=== Data ===
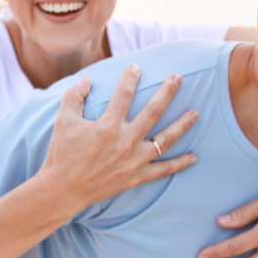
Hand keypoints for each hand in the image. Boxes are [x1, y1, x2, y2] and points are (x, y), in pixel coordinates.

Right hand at [38, 64, 198, 210]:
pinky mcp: (136, 177)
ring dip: (182, 125)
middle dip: (167, 92)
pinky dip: (179, 164)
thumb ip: (74, 96)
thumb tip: (87, 79)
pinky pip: (163, 170)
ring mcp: (134, 161)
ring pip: (165, 140)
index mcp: (107, 126)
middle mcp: (125, 142)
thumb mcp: (63, 120)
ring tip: (196, 113)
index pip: (124, 95)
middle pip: (153, 112)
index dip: (130, 79)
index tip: (136, 67)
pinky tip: (194, 157)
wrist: (62, 190)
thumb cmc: (62, 153)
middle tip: (178, 78)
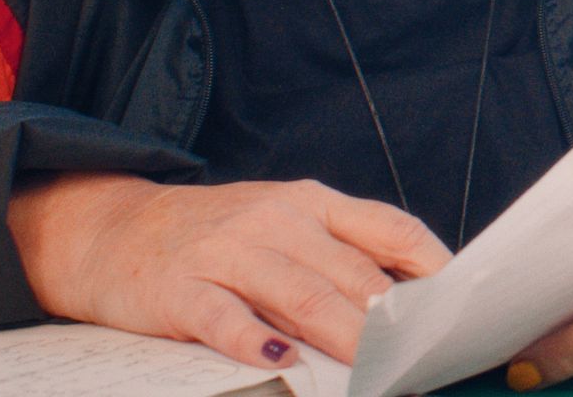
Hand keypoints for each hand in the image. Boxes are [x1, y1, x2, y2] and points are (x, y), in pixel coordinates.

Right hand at [8, 172, 450, 366]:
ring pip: (300, 295)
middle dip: (393, 321)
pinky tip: (281, 363)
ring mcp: (227, 253)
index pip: (389, 229)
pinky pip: (225, 319)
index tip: (460, 307)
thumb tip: (414, 299)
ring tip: (375, 369)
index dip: (431, 268)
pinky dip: (255, 342)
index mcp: (312, 203)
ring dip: (343, 336)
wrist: (111, 230)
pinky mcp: (181, 290)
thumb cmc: (218, 237)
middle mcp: (275, 220)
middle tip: (425, 356)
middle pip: (351, 273)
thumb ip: (344, 253)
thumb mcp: (286, 225)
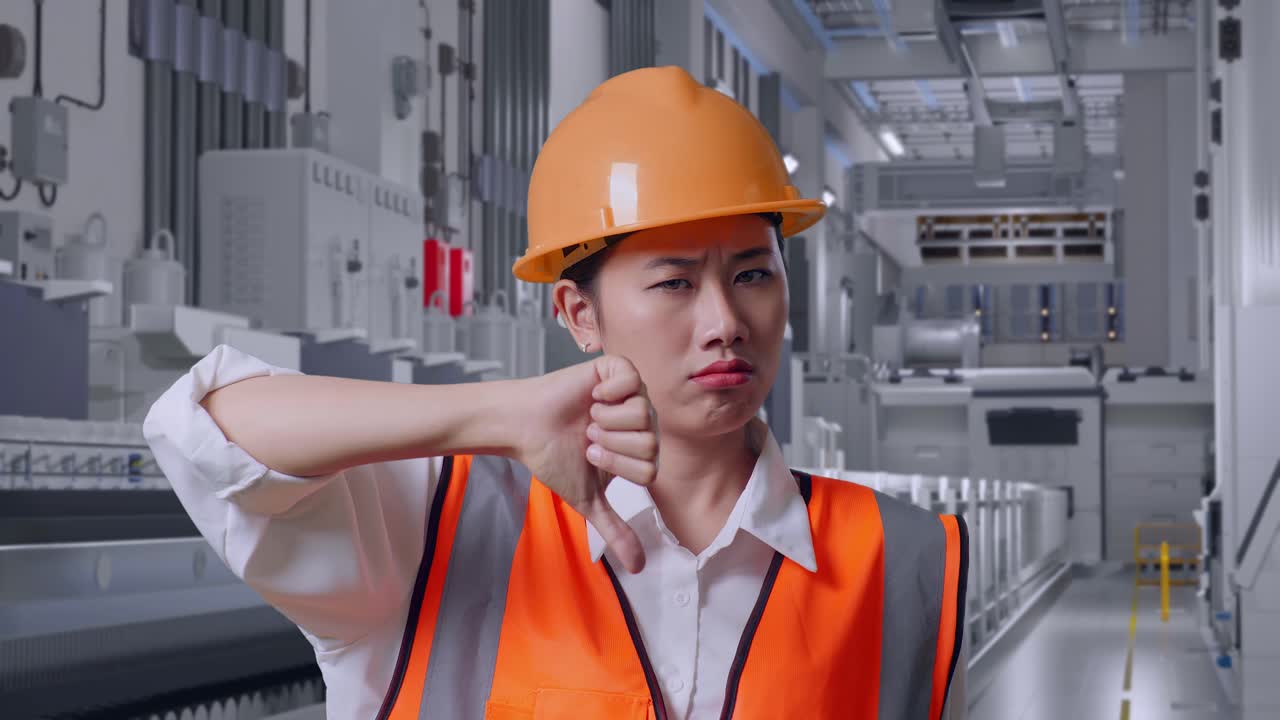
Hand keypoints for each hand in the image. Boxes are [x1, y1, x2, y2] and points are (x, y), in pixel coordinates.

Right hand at [514, 354, 658, 572]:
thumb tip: (638, 568)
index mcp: (639, 449)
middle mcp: (641, 420)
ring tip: (588, 417)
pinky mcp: (616, 369)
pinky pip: (631, 381)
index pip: (650, 469)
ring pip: (643, 413)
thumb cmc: (554, 457)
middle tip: (588, 436)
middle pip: (650, 442)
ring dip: (607, 420)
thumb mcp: (588, 498)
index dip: (617, 466)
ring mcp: (631, 393)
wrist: (526, 426)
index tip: (590, 455)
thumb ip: (615, 529)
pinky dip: (608, 392)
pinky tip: (593, 396)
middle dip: (611, 444)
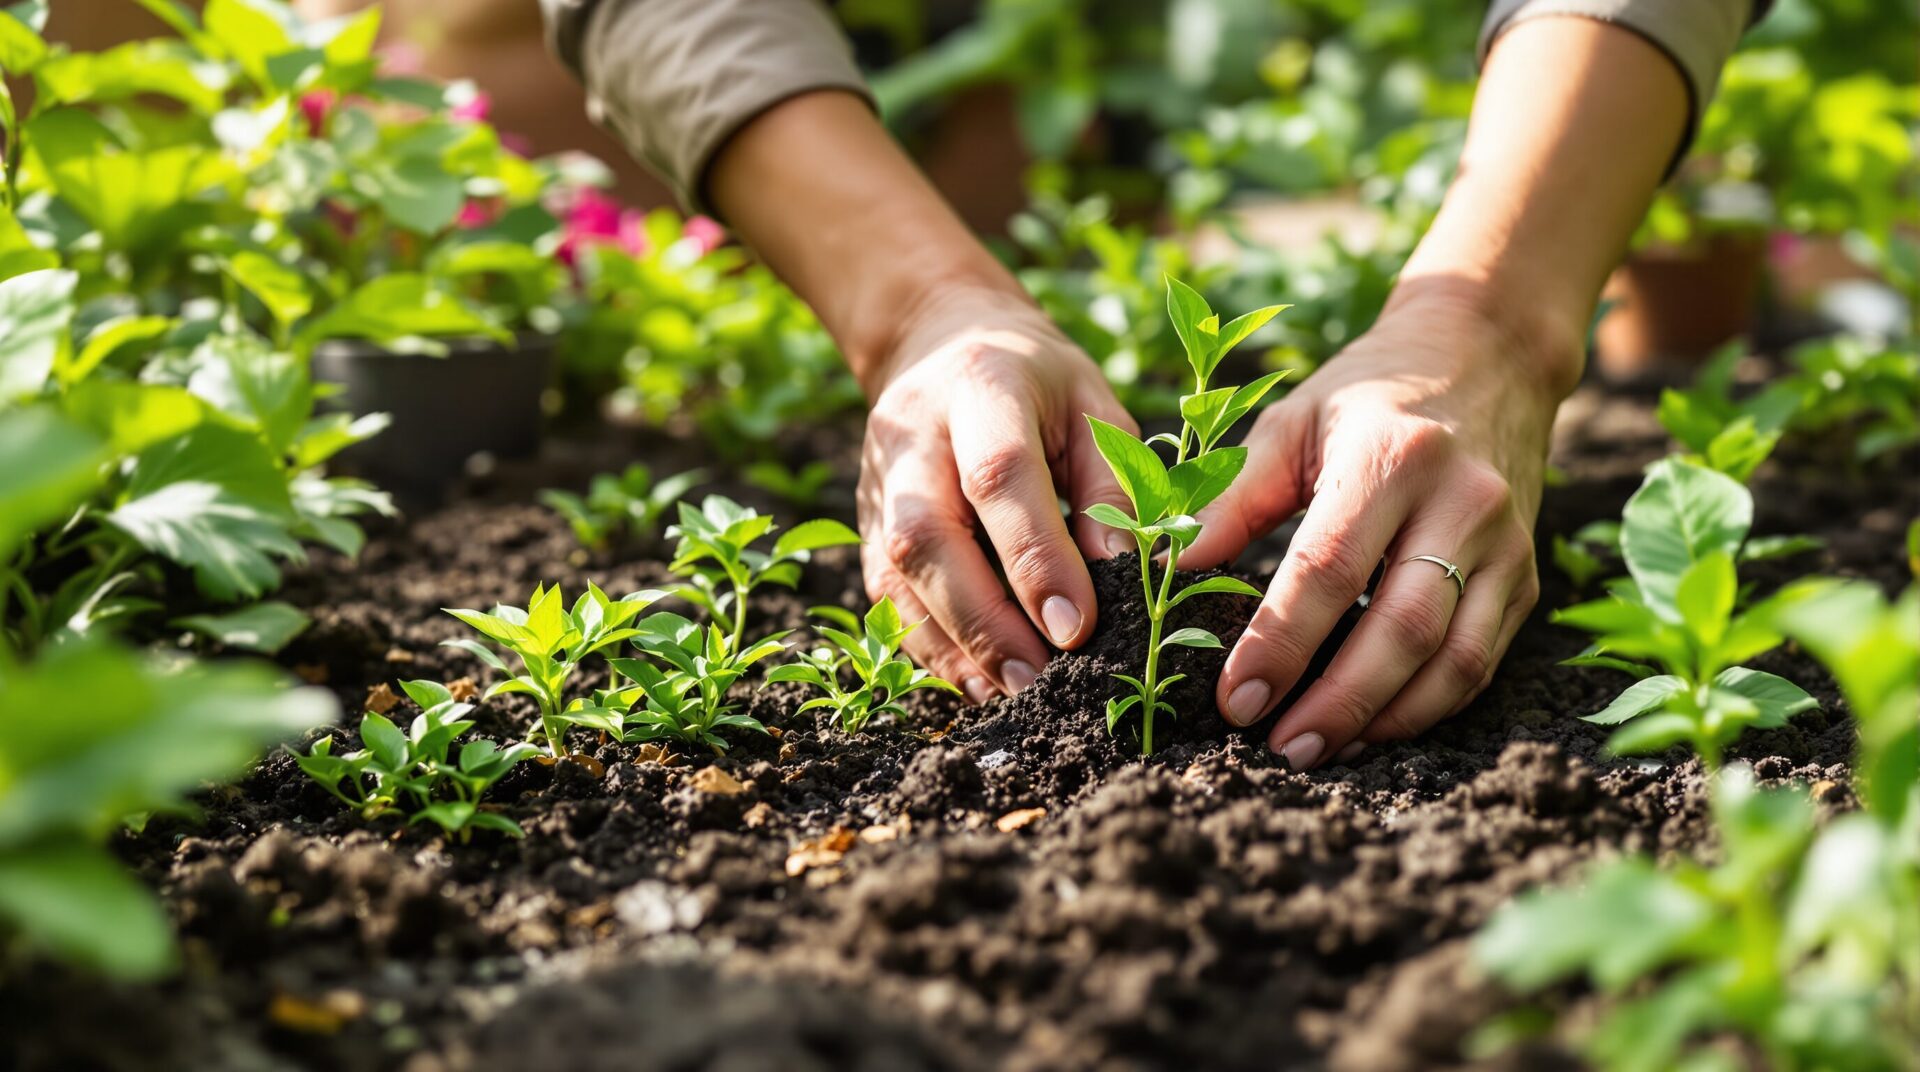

=== The problem ===
Restate the entries verbatim, without pictures.

=== Finished exercise ===
Hand keypoints for each hand in the image. Boxes are [x1, y1, x2, y2] and points are (x, y), in pixel coordinates.

Right hand at [38, 64, 198, 210]:
pinky mcp: (136, 177)
ring dip: (182, 125)
middle dip: (167, 92)
pinky dip: (179, 164)
thumb ip: (74, 96)
thumb tip: (87, 79)
pinky pip: (163, 170)
ring mcp: (134, 161)
ring pip: (165, 140)
index mcp: (107, 126)
middle mcp: (125, 142)
thumb mcp: (63, 120)
ring tip: (196, 113)
index pip: (124, 95)
middle pip: (153, 112)
index dip: (130, 79)
index tip: (136, 67)
pinky tip: (194, 157)
wrist: (62, 190)
thumb cmc: (62, 153)
middle tip: (178, 78)
Hand keypoints for each hand in the image. Boxes are [x1, y1, x2, y2] and points are (x, y), in pixel coordinates.

Right hand at [8, 172, 450, 366]:
ring pip: (300, 295)
middle dip: (393, 321)
pinky tip: (281, 363)
ring mcp: (227, 253)
index pip: (389, 229)
pinky pip: (225, 319)
index tip: (460, 307)
thumb tip: (414, 299)
ring tip: (375, 369)
index dip: (431, 268)
pinky dip: (255, 342)
index mcp: (312, 203)
ring dip: (343, 336)
wrist: (111, 230)
pinky mcp: (181, 290)
thumb cmc: (218, 237)
middle mcp: (275, 220)
middle tip: (425, 356)
middle pip: (351, 273)
thumb ip: (344, 253)
thumb mcp: (286, 225)
Hand keypoints for each hand in the image. Boxes are [x1, y1, x2, y2] and points are (x, y), in pixel coordinates.

Right hand at [514, 354, 658, 572]:
thumb tip: (638, 568)
index mcp: (639, 449)
middle mcp: (641, 420)
ring tip: (588, 417)
pinky mcp: (616, 369)
pinky pip: (631, 381)
index pip: (650, 469)
ring pip: (643, 413)
thumb cmc: (554, 457)
middle tip: (588, 436)
middle pip: (650, 442)
ring dip: (607, 420)
thumb mcp: (588, 498)
index dip: (617, 466)
ring mcp: (631, 393)
wrist: (526, 426)
index tip: (590, 455)
thumb ip: (615, 529)
pinky dip: (608, 392)
pinky tip: (593, 396)
middle dip: (611, 444)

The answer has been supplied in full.